Ia menekankan pentingnya adanya sosialisasi yang jelas tentang keuntungan dan risiko dari perubahan sistem Pilkada, agar masyarakat bisa lebih memahami dampak dari keputusan tersebut.
Sebelumnya, Presiden Prabowo Subianto saat memberikan sambutan pada puncak perayaan HUT ke-60 Partai Golkar di Sentul International Convention Center (SICC) pada Kamis (12/12), menyebut bahwa sistem pemilihan kepala daerah melalui DPRD lebih efisien dan dapat mengurangi beban anggaran negara.
“Saya melihat negara-negara tetangga kita seperti Malaysia dan Singapura lebih efisien. Pilih sekali anggota DPRD, lalu DPRD yang menentukan kepala daerah,” jelas Prabowo.
Prabowo juga menyoroti besarnya anggaran politik yang harus dikeluarkan dalam pilkada langsung.
“Berapa puluh triliun rupiah habis hanya untuk satu-dua hari pemilihan. Anggaran sebesar itu seharusnya bisa digunakan untuk meningkatkan kualitas hidup masyarakat, memperbaiki sekolah, atau membangun infrastruktur seperti irigasi,” katanya.
Hal senada disampaikan Wakil Ketua Badan Anggaran DPR RI, Jazilul Fawaid, yang menyebutkan bahwa pilkada di provinsi besar seperti Jawa Barat bisa menghabiskan lebih dari Rp1 triliun.
Menurutnya, anggaran sebesar itu dapat dialihkan untuk memperbaiki kondisi ekonomi di daerah-daerah yang membutuhkan.
Kritikan dari Aktivis Demokrasi
Namun, wacana ini tidak lepas dari kritik.
Anggota Dewan Pembina Perkumpulan untuk Pemilu dan Demokrasi (Perludem), Titi Anggraini, menyebutkan bahwa mekanisme pemilihan kepala daerah melalui DPRD berpotensi mereduksi partisipasi rakyat dalam demokrasi.
“Pemilihan melalui DPRD bisa memutus mata rantai aspirasi publik dan menimbulkan kesewenang-wenangan elite politik. Ini dapat memunculkan pemimpin yang tidak merepresentasikan kehendak rakyat,” ujar Titi dalam wawancara, Minggu (1/12).
Menurut Titi, meskipun sistem ini menawarkan efisiensi, potensi dominasi oligarki politik semakin besar karena keputusan pemilihan kepala daerah hanya akan berada di tangan segelintir elite.

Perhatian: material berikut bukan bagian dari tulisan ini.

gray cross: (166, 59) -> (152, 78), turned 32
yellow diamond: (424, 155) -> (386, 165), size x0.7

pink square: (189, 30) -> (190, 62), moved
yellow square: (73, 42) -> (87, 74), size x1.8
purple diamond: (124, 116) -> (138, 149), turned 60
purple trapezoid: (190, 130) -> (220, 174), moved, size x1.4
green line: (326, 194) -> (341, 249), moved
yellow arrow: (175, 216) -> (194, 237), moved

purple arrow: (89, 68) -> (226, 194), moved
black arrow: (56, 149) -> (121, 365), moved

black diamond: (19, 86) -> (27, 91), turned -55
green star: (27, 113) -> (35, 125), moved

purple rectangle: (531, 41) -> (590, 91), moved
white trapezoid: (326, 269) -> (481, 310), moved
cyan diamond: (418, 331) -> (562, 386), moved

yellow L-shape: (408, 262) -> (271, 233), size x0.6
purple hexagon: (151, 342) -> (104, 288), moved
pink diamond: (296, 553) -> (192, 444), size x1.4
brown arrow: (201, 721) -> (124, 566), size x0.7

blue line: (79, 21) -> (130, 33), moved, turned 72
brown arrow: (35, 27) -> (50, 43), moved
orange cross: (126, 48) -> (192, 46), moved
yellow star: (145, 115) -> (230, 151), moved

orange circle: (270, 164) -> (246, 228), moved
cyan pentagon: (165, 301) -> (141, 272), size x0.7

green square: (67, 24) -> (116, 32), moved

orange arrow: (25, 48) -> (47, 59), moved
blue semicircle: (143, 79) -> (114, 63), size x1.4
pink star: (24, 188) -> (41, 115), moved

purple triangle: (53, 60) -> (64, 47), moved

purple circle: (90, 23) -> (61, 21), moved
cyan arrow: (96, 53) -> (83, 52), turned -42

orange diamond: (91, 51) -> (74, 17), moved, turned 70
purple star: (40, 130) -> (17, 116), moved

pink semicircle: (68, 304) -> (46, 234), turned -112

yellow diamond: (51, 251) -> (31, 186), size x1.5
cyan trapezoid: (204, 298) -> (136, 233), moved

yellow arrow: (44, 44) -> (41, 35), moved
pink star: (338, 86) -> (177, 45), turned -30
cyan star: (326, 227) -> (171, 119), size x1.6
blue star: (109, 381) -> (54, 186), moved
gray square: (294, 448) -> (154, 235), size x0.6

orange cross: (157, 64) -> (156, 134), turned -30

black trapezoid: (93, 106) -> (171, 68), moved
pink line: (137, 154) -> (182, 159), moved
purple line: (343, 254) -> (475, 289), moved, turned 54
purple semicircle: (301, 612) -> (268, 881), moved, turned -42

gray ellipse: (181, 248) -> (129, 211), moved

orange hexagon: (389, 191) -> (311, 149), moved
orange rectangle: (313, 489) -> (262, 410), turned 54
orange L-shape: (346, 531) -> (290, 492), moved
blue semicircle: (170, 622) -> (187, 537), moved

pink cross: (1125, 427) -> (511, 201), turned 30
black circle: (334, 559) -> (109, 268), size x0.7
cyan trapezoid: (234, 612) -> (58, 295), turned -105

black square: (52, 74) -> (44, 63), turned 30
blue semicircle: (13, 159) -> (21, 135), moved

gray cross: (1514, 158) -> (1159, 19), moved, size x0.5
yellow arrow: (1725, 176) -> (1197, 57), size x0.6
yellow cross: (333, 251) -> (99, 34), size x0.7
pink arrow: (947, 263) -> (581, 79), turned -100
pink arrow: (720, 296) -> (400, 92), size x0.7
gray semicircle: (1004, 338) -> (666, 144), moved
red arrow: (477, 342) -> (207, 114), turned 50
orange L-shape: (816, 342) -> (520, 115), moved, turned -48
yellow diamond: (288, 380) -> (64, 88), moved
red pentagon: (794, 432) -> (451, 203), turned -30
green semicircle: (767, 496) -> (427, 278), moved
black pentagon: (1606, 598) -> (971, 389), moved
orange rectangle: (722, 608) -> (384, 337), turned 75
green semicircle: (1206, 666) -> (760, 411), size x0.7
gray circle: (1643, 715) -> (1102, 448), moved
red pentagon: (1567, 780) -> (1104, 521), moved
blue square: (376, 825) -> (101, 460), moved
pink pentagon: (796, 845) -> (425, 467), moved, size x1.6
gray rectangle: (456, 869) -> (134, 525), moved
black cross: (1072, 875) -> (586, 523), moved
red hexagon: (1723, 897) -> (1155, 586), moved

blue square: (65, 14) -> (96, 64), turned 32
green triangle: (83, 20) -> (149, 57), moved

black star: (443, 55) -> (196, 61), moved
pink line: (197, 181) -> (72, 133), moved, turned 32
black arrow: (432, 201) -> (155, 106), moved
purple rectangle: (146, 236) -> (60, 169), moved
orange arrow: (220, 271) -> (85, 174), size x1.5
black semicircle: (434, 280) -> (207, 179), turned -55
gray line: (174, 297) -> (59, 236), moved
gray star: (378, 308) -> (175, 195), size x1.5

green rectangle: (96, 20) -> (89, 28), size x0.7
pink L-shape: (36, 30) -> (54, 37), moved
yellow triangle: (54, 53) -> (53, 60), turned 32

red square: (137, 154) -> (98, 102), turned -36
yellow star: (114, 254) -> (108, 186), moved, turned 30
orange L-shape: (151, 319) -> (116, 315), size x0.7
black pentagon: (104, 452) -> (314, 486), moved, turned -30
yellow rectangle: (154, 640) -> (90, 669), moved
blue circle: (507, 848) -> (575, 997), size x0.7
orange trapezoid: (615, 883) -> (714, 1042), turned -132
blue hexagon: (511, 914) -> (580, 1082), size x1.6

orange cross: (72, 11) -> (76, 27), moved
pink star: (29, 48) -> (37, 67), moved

Ia juga menyoroti risiko politik uang yang berpindah dari masyarakat luas kepada anggota DPRD.
“Jika mekanisme ini diterapkan tanpa pembenahan penegakan hukum dan pengawasan, maka justru akan semakin memperkokoh oligarki dan memarginalkan rakyat,” tambahnya.
Tantangan Penegakan Hukum
Titi menekankan bahwa persoalan utama dalam pelaksanaan pilkada, baik langsung maupun tidak langsung, adalah lemahnya penegakan hukum.